If you’re evaluating the investment:
It’s a one-time cost per vocabulary update. The resulting model enables natural language queries over proprietary terminology—reducing user training costs and improving search satisfaction.
Off-the-shelf won’t work. Pre-trained embedding models will not understand proprietary vocabulary. Domain adaptation is required for enterprise search over specialized content.
Plan for maintenance. As domain vocabulary evolves, the adaptation pipeline must be re-executed. Plan for periodic model updates aligned with terminology changes.
I should be upfront about what this investigation doesn’t cover:
Scale: I used a synthetic corpus with a single fabricated term. Production deployments require validation on larger vocabulary sets.
Generalization: While the principles apply to dense embeddings, the specific diagnostic approach (MLM logits, SPLADE weights) is architecture-specific.
Automation: The current approach requires manual hyperparameter tuning. Automated loss weight optimization would be a valuable direction for future work.
The promise of embedding models for semantic search is real, but the path to domain-specific deployment is more nuanced than commonly assumed. Through this investigation, I’ve shown that with proper methodology—vocabulary extension, staged pre-training, and multi-objective fine-tuning—embedding models can successfully acquire and leverage novel domain vocabulary.

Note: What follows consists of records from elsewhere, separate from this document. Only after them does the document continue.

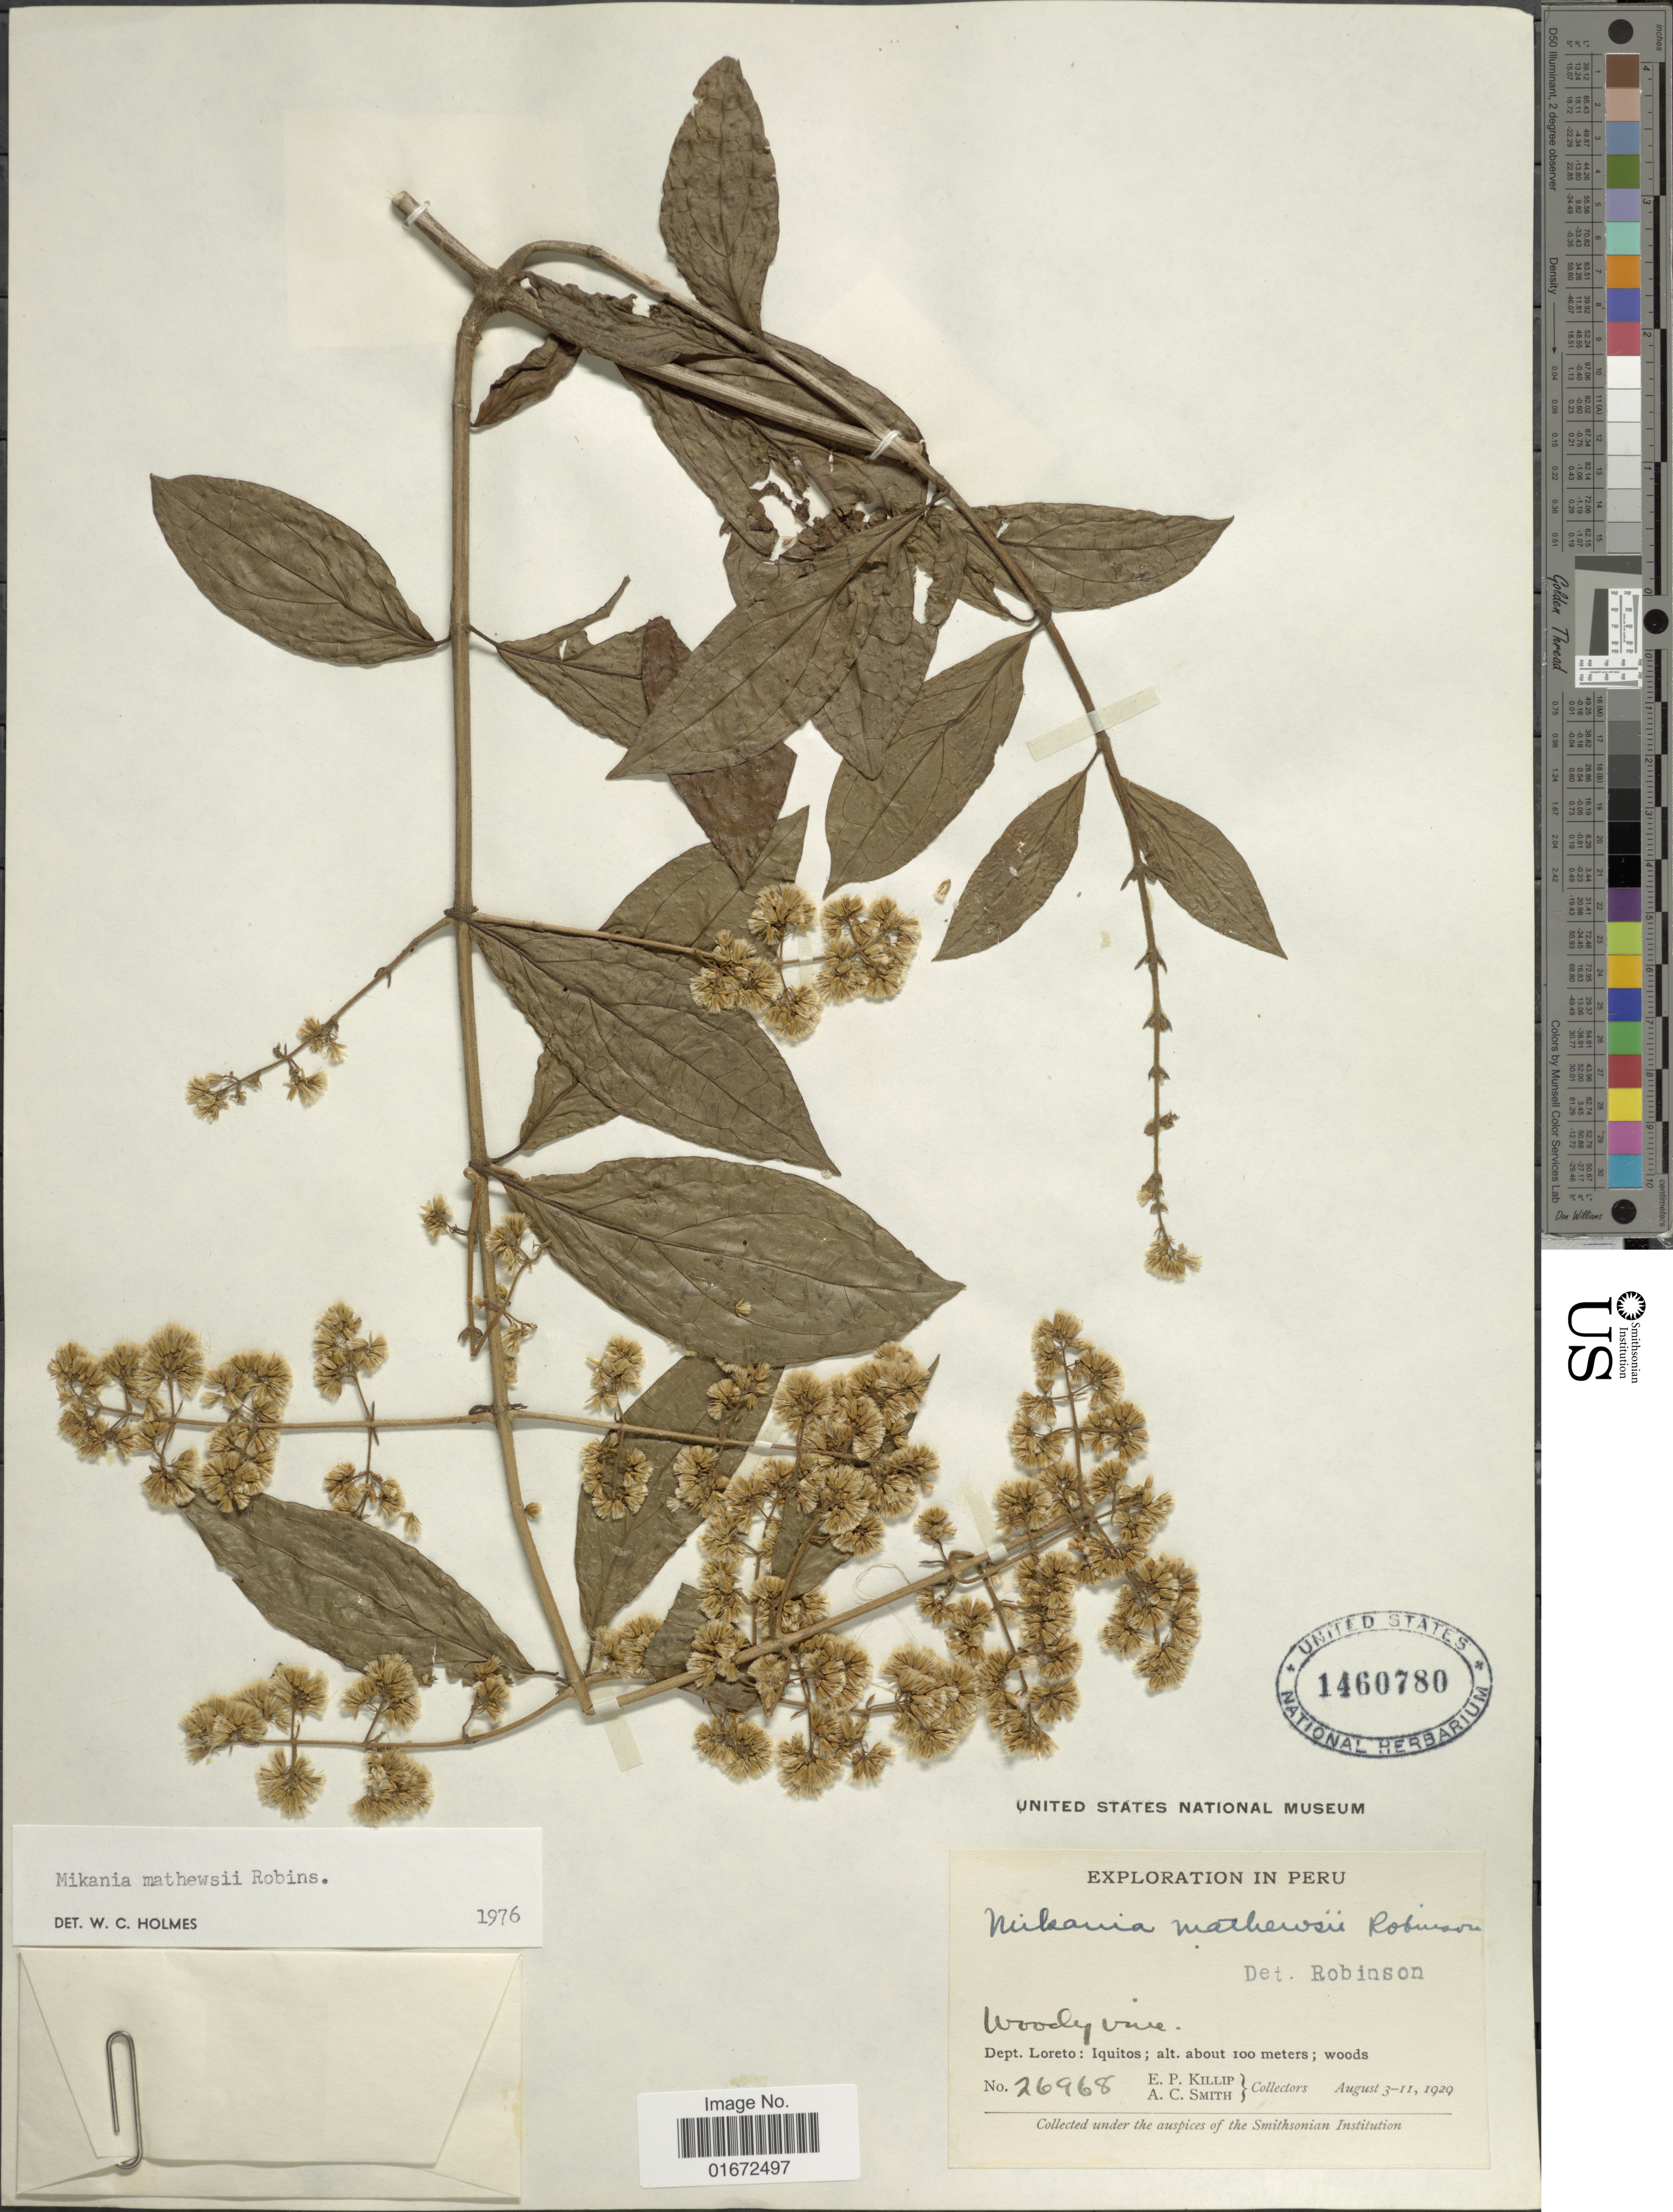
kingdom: Plantae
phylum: Tracheophyta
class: Magnoliopsida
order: Asterales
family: Asteraceae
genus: Mikania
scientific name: Mikania mathewsii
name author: B.L. Rob.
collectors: E. P. Killip & A. C. Smith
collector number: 26968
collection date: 1929-08-03/1929-08-11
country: Peru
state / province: Loreto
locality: Dept. Loreto: Iquitos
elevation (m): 100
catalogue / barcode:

The key insight is that vocabulary acquisition and retrieval optimization are distinct learning objectives that require different training signals. Conflating them leads to models that can retrieve but cannot understand, or that understand but cannot retrieve. Success requires addressing both.
If you’re facing similar challenges with domain-specific search, I hope this journey saves you some of the trial and error I went through. The path isn’t straightforward, but it is navigable.